Bounding box prediction data
>>>

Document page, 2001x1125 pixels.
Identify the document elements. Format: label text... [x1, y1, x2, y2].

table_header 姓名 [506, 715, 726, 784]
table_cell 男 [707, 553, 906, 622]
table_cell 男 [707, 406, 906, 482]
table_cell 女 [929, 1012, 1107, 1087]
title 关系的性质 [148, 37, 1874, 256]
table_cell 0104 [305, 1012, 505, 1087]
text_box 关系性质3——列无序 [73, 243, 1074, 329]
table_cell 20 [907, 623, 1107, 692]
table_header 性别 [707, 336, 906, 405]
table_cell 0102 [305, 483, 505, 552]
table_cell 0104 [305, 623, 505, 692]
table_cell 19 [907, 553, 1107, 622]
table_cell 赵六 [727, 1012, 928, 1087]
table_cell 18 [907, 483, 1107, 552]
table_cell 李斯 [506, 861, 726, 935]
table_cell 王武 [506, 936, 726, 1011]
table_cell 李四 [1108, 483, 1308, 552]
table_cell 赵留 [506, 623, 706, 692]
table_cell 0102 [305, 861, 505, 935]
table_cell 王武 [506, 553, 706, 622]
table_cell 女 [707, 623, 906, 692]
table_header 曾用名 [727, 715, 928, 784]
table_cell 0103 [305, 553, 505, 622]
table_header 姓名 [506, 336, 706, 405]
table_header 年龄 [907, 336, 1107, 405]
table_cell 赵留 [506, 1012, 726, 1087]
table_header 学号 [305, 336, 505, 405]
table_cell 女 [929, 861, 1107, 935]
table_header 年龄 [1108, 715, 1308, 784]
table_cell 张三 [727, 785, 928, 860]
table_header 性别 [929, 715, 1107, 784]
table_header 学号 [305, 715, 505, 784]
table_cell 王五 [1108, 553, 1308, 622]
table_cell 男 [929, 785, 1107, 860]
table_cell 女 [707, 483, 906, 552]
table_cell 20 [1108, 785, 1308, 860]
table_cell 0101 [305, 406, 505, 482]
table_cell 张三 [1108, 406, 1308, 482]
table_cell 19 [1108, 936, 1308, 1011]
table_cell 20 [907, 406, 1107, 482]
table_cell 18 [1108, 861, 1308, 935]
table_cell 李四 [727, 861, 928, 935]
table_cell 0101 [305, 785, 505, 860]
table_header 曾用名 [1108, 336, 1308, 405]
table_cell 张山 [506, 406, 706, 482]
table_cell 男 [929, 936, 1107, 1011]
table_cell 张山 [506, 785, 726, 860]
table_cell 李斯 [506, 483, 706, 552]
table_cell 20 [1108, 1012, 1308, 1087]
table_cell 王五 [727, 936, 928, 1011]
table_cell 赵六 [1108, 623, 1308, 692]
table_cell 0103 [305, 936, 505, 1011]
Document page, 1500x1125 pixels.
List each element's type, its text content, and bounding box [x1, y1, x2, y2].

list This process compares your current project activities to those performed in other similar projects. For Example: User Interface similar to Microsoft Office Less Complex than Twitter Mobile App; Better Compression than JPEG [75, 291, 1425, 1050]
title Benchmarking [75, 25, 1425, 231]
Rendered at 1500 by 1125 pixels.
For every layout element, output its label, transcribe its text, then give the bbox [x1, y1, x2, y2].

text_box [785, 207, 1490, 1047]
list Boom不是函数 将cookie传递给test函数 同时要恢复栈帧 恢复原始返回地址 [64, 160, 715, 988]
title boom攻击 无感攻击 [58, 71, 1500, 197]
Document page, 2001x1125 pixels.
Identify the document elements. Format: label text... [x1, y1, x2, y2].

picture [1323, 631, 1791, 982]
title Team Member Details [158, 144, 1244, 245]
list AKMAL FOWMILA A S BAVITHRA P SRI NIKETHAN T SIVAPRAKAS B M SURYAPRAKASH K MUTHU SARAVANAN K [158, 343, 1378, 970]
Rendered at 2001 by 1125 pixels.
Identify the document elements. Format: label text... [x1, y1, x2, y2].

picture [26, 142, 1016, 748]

<<<

An exact repeat of the lines from the one containing "Rendered at 2001 by 1125 pixels." through the final line above, both included, is the whole answer.

Rendered at 2001 by 1125 pixels.
Identify the document elements. Format: label text... [x1, y1, x2, y2].

picture [26, 142, 1016, 748]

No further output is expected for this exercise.